### PROBLEM STATEMENT:
Please work out how many lines in the data below hold the word "especially", and state only the number.

[Records from a data source]
************

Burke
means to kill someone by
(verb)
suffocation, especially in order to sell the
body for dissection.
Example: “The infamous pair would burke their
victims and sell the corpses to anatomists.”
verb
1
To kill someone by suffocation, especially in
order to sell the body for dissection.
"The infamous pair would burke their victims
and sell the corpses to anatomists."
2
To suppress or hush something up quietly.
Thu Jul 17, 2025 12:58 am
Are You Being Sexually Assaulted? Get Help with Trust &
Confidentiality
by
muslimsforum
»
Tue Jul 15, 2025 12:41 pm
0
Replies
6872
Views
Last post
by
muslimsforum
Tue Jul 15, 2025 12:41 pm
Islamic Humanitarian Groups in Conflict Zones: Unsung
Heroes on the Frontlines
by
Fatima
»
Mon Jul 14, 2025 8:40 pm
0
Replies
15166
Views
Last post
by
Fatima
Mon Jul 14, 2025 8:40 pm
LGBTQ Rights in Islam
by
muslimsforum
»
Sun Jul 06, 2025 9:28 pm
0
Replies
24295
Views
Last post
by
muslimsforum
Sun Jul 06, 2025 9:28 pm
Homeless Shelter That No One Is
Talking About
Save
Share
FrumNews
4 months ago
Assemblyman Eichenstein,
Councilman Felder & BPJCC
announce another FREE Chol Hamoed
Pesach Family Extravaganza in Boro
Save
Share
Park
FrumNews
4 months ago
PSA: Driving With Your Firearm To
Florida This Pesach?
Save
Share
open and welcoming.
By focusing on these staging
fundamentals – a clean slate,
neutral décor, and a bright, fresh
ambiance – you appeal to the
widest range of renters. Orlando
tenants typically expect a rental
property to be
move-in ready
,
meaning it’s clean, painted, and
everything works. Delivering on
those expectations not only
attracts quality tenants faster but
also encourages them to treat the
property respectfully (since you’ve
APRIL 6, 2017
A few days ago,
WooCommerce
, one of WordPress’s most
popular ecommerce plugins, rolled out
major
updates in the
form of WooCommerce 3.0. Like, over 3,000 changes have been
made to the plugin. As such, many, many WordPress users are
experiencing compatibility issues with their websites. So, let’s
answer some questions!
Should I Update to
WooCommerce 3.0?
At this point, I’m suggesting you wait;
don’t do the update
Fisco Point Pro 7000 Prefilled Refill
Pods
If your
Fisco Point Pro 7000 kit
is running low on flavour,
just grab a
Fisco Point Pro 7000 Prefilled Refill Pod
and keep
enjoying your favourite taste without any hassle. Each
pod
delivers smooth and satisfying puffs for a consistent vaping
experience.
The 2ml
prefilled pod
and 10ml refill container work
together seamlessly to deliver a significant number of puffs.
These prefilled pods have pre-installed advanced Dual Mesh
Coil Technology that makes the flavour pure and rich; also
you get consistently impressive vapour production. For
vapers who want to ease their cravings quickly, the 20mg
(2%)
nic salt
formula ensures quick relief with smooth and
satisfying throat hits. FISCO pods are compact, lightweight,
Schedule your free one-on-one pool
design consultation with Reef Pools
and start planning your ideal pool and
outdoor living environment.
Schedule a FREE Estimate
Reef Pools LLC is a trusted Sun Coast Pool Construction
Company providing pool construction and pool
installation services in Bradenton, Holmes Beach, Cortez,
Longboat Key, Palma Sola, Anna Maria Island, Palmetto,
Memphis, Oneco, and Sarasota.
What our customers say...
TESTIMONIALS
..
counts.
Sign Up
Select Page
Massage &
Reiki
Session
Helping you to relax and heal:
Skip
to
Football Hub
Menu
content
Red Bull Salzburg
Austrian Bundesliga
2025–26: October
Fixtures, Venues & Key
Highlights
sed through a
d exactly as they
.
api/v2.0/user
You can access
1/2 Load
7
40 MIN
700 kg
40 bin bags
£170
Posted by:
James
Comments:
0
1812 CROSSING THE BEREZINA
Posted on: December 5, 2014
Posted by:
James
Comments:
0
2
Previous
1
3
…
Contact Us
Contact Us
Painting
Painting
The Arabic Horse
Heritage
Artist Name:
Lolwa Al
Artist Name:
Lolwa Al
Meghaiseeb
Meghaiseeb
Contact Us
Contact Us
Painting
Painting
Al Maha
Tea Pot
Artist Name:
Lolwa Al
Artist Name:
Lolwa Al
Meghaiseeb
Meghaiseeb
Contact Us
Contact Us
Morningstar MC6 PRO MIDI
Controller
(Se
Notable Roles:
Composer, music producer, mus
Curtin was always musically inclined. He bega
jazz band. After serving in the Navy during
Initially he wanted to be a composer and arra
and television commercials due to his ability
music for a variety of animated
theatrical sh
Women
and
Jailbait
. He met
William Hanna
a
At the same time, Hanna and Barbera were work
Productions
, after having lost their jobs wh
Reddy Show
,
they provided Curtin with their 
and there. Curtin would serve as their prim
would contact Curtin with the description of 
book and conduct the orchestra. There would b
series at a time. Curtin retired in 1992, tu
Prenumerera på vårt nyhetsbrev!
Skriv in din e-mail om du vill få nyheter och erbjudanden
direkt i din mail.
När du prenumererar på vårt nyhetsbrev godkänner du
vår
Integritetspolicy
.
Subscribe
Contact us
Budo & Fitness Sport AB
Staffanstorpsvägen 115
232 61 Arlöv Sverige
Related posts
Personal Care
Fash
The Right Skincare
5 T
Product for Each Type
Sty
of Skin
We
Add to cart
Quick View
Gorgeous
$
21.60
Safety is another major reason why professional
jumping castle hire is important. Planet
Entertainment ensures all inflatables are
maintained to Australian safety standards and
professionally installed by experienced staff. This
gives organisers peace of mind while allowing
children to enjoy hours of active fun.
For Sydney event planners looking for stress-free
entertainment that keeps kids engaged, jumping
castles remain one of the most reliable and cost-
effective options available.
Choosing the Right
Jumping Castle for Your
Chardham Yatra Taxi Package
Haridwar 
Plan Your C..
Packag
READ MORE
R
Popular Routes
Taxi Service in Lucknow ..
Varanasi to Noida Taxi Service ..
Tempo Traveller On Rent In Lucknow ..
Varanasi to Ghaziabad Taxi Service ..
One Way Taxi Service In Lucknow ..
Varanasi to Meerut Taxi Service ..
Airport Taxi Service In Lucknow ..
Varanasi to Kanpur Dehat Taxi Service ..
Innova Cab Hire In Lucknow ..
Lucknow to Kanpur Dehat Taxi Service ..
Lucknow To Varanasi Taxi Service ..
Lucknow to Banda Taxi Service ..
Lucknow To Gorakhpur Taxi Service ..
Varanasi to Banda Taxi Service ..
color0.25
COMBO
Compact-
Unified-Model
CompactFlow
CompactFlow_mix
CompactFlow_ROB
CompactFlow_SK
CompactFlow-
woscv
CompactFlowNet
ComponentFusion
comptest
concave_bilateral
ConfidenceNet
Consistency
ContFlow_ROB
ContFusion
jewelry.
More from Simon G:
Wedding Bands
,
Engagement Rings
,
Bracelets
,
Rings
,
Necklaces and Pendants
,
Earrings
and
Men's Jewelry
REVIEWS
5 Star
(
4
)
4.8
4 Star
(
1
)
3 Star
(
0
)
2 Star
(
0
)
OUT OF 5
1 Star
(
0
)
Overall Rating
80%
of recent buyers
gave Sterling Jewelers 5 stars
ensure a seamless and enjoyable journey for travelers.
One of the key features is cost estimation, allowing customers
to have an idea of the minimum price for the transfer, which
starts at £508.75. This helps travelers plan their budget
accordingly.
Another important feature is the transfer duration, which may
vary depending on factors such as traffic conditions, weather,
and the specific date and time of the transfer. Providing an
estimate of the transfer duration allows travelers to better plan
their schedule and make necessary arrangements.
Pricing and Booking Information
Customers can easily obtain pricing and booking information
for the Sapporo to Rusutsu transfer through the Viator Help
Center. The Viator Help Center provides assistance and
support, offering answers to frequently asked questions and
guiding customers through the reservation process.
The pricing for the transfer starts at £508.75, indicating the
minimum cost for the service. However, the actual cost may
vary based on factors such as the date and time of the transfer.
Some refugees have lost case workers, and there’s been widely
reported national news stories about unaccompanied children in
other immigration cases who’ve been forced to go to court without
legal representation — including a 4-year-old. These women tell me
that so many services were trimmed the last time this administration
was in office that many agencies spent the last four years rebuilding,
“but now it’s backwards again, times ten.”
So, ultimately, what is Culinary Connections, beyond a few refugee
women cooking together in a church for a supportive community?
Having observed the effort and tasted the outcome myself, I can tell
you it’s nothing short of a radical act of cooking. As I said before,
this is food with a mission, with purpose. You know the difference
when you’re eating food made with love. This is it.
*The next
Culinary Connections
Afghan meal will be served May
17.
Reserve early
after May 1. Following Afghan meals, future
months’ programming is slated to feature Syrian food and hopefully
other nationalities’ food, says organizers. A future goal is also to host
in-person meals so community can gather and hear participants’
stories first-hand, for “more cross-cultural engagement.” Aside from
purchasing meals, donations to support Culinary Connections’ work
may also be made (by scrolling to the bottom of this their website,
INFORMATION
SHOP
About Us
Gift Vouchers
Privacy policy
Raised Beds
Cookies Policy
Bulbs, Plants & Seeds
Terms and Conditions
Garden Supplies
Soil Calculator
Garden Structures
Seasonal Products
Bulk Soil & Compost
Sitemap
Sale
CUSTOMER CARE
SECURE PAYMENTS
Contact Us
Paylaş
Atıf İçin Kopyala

************

### RESPONSE FOR THIS EXERCISE:
2